Calamus flagellum

Scientific classification
- Kingdom: Plantae
- Clade: Tracheophytes
- Clade: Angiosperms
- Clade: Monocots
- Clade: Commelinids
- Order: Arecales
- Family: Arecaceae
- Genus: Calamus
- Species: C. flagellum
- Binomial name: Calamus flagellum Griff. ex Mart.
- Synonyms: List Palmijuncus polygamus (Roxb.) Kuntze Palmijuncus flagellum (Griff. ex Mart.) Kuntze Calamus polygamus Roxb. Calamus karinensis (Becc.) S.J.Pei & S.Y.Chen Calamus jenkinsianus Griff. Calamus flagellum karinensis Calamus flagellum furvifurfuraceus ;

= Calamus flagellum =

- Genus: Calamus (palm)
- Species: flagellum
- Authority: Griff. ex Mart.

Species of palm

Calamus flagellum is an Asian species of tropical forest rattan liana in the family Arecaceae, with a native range from Assam to southern China and Indo-China. Its name in Vietnamese is mây song, while the Lepcha of Sikkim call it rim.

==Description==
Calamus flagellum is a strong climber with stems in clusters forming The individual rattan stems form from a leafsheath up to 45 mm in diameter.
Leaves are described as "ecirrate" (without a cirrus: extension of the rattan leaf tip armed with grappling hooks), produced from leafsheaths 6 – 7 m long. Petioles are about 10 mm in diameter, armed with whorls of 10 – 30 mm spines; the leaflets are equidistant, broadly ensiform, with a prominent single vein on upper side; middle leaflets are longer, up to 600 mm long.

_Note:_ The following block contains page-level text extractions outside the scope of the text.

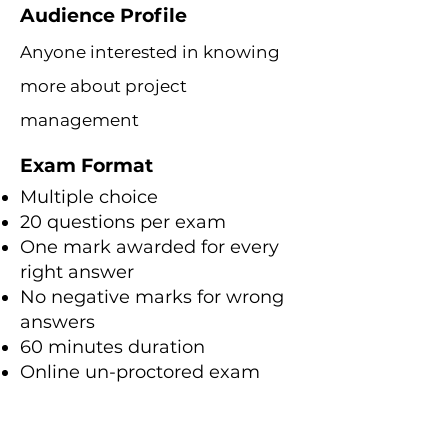
Audience Profile
Anyone interested in knowing
more about project
management
Exam Format
Multiple choice
20 questions per exam
One mark awarded for every
right answer
No negative marks for wrong
answers
60 minutes duration
Online un-proctored exam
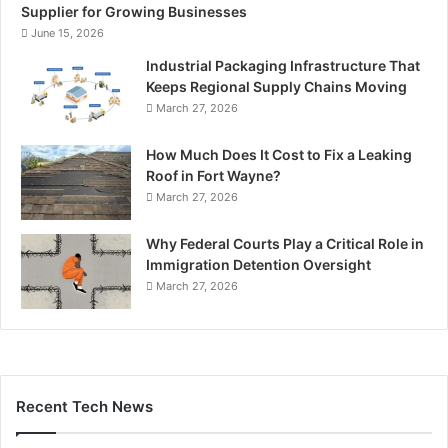
Supplier for Growing Businesses
June 15, 2026
Industrial Packaging Infrastructure That
Keeps Regional Supply Chains Moving
March 27, 2026
How Much Does It Cost to Fix a Leaking
Roof in Fort Wayne?
March 27, 2026
Why Federal Courts Play a Critical Role in
Immigration Detention Oversight
March 27, 2026
Recent Tech News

Male and female inflorescences are 5 m or more long and armed with claws. The flagellum is attached here (this is a whiplike climbing organ bearing reflexed strong claws on the lower side). Partial inflorescences occur which are about 1 m long with 3-4 rachillae on each side. The primary closely sheathing bract is tubular and fibrous at upper end. The rachillae are 100–250 mm long, each bearing 10-30 flowers. Male flowers are 8 – 10 mm x 3 mm, curved on the outside. Female flowers are about 7 mm long, with an ovate, 3-toothed calyx and lanceolate petals, positioned remotely on the rachillae (which are 200–250 mm long, truncate and projected from the basal bract). The fruit are about 30 mm long, broadly ovoid with fruit scales deeply channelled in the middle.